Aim of the exercise. Return every line below exactly.

*** Provided data ***

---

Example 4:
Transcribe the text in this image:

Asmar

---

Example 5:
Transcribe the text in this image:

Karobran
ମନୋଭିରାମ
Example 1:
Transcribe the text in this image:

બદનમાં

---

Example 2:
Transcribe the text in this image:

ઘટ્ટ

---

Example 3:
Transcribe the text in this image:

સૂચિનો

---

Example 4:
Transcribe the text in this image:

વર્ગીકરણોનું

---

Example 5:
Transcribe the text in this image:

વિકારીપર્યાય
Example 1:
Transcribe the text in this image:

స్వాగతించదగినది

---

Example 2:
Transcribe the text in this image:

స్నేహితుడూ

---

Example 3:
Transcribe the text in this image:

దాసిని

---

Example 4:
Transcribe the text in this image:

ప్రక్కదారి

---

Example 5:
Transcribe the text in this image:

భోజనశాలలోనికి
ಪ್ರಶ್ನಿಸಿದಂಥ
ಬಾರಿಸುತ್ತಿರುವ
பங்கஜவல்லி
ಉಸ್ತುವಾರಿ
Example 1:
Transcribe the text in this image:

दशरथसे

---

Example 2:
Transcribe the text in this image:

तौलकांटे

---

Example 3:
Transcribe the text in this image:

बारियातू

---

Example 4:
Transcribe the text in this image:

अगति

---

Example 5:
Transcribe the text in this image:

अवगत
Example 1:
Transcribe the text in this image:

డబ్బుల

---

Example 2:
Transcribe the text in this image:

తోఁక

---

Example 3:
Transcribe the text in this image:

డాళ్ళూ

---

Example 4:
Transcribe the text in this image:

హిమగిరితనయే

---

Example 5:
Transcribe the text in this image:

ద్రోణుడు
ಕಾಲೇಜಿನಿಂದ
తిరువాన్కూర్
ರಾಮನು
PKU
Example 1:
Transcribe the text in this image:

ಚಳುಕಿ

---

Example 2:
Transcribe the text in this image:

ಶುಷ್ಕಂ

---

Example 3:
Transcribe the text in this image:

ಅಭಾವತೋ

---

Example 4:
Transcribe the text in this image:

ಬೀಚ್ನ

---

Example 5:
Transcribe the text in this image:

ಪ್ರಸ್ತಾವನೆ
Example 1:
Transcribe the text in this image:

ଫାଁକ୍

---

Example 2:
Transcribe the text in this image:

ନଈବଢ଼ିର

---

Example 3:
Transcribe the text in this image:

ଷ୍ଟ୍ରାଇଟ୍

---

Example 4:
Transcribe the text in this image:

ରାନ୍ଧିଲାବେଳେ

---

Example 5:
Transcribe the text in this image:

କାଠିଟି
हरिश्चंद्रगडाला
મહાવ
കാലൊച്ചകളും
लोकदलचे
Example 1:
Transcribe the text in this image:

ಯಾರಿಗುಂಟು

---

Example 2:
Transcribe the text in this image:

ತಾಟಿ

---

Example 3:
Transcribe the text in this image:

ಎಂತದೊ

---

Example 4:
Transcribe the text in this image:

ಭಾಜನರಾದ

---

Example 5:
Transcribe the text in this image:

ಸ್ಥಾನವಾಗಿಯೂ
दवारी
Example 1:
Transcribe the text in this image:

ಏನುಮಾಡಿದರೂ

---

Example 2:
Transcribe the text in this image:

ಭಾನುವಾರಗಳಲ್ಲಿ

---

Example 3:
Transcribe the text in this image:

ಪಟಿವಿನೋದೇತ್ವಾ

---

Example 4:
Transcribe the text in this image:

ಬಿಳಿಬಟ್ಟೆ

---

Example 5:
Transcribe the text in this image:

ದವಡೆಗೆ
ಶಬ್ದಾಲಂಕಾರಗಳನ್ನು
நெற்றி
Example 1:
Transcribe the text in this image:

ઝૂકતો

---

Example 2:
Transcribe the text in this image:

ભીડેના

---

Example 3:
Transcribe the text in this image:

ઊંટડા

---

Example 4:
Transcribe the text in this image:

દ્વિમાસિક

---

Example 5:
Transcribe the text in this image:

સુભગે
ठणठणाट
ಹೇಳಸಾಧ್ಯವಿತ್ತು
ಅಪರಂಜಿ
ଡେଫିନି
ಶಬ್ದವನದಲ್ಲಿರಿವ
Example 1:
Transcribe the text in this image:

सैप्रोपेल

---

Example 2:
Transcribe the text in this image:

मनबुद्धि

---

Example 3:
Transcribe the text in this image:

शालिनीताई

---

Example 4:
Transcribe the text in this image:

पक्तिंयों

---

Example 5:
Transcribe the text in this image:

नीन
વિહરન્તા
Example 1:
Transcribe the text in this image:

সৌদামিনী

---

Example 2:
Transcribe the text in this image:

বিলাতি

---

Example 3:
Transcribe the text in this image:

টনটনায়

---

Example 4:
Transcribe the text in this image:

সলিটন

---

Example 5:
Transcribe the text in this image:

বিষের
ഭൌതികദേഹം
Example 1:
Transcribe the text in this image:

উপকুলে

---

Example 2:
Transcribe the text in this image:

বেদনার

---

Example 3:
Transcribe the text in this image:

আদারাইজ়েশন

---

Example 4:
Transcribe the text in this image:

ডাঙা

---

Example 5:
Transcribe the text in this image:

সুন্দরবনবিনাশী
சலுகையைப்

***

Answer for the task.
---

Example 4:
Transcribe the text in this image:

Asmar

---

Example 5:
Transcribe the text in this image:

Karobran
ମନୋଭିରାମ
Example 1:
Transcribe the text in this image:

બદનમાં

---

Example 2:
Transcribe the text in this image:

ઘટ્ટ

---

Example 3:
Transcribe the text in this image:

સૂચિનો

---

Example 4:
Transcribe the text in this image:

વર્ગીકરણોનું

---

Example 5:
Transcribe the text in this image:

વિકારીપર્યાય
Example 1:
Transcribe the text in this image:

స్వాగతించదగినది

---

Example 2:
Transcribe the text in this image:

స్నేహితుడూ

---

Example 3:
Transcribe the text in this image:

దాసిని

---

Example 4:
Transcribe the text in this image:

ప్రక్కదారి

---

Example 5:
Transcribe the text in this image:

భోజనశాలలోనికి
ಪ್ರಶ್ನಿಸಿದಂಥ
ಬಾರಿಸುತ್ತಿರುವ
பங்கஜவல்லி
ಉಸ್ತುವಾರಿ
Example 1:
Transcribe the text in this image:

दशरथसे

---

Example 2:
Transcribe the text in this image:

तौलकांटे

---

Example 3:
Transcribe the text in this image:

बारियातू

---

Example 4:
Transcribe the text in this image:

अगति

---

Example 5:
Transcribe the text in this image:

अवगत
Example 1:
Transcribe the text in this image:

డబ్బుల

---

Example 2:
Transcribe the text in this image:

తోఁక

---

Example 3:
Transcribe the text in this image:

డాళ్ళూ

---

Example 4:
Transcribe the text in this image:

హిమగిరితనయే

---

Example 5:
Transcribe the text in this image:

ద్రోణుడు
ಕಾಲೇಜಿನಿಂದ
తిరువాన్కూర్
ರಾಮನು
PKU
Example 1:
Transcribe the text in this image:

ಚಳುಕಿ

---

Example 2:
Transcribe the text in this image:

ಶುಷ್ಕಂ

---

Example 3:
Transcribe the text in this image:

ಅಭಾವತೋ

---

Example 4:
Transcribe the text in this image:

ಬೀಚ್ನ

---

Example 5:
Transcribe the text in this image:

ಪ್ರಸ್ತಾವನೆ
Example 1:
Transcribe the text in this image:

ଫାଁକ୍

---

Example 2:
Transcribe the text in this image:

ନଈବଢ଼ିର

---

Example 3:
Transcribe the text in this image:

ଷ୍ଟ୍ରାଇଟ୍

---

Example 4:
Transcribe the text in this image:

ରାନ୍ଧିଲାବେଳେ

---

Example 5:
Transcribe the text in this image:

କାଠିଟି
हरिश्चंद्रगडाला
મહાવ
കാലൊച്ചകളും
लोकदलचे
Example 1:
Transcribe the text in this image:

ಯಾರಿಗುಂಟು

---

Example 2:
Transcribe the text in this image:

ತಾಟಿ

---

Example 3:
Transcribe the text in this image:

ಎಂತದೊ

---

Example 4:
Transcribe the text in this image:

ಭಾಜನರಾದ

---

Example 5:
Transcribe the text in this image:

ಸ್ಥಾನವಾಗಿಯೂ
दवारी
Example 1:
Transcribe the text in this image:

ಏನುಮಾಡಿದರೂ

---

Example 2:
Transcribe the text in this image:

ಭಾನುವಾರಗಳಲ್ಲಿ

---

Example 3:
Transcribe the text in this image:

ಪಟಿವಿನೋದೇತ್ವಾ

---

Example 4:
Transcribe the text in this image:

ಬಿಳಿಬಟ್ಟೆ

---

Example 5:
Transcribe the text in this image:

ದವಡೆಗೆ
ಶಬ್ದಾಲಂಕಾರಗಳನ್ನು
நெற்றி
Example 1:
Transcribe the text in this image:

ઝૂકતો

---

Example 2:
Transcribe the text in this image:

ભીડેના

---

Example 3:
Transcribe the text in this image:

ઊંટડા

---

Example 4:
Transcribe the text in this image:

દ્વિમાસિક

---

Example 5:
Transcribe the text in this image:

સુભગે
ठणठणाट
ಹೇಳಸಾಧ್ಯವಿತ್ತು
ಅಪರಂಜಿ
ଡେଫିନି
ಶಬ್ದವನದಲ್ಲಿರಿವ
Example 1:
Transcribe the text in this image:

सैप्रोपेल

---

Example 2:
Transcribe the text in this image:

मनबुद्धि

---

Example 3:
Transcribe the text in this image:

शालिनीताई

---

Example 4:
Transcribe the text in this image:

पक्तिंयों

---

Example 5:
Transcribe the text in this image:

नीन
વિહરન્તા
Example 1:
Transcribe the text in this image:

সৌদামিনী

---

Example 2:
Transcribe the text in this image:

বিলাতি

---

Example 3:
Transcribe the text in this image:

টনটনায়

---

Example 4:
Transcribe the text in this image:

সলিটন

---

Example 5:
Transcribe the text in this image:

বিষের
ഭൌതികദേഹം
Example 1:
Transcribe the text in this image:

উপকুলে

---

Example 2:
Transcribe the text in this image:

বেদনার

---

Example 3:
Transcribe the text in this image:

আদারাইজ়েশন

---

Example 4:
Transcribe the text in this image:

ডাঙা

---

Example 5:
Transcribe the text in this image:

সুন্দরবনবিনাশী
சலுகையைப்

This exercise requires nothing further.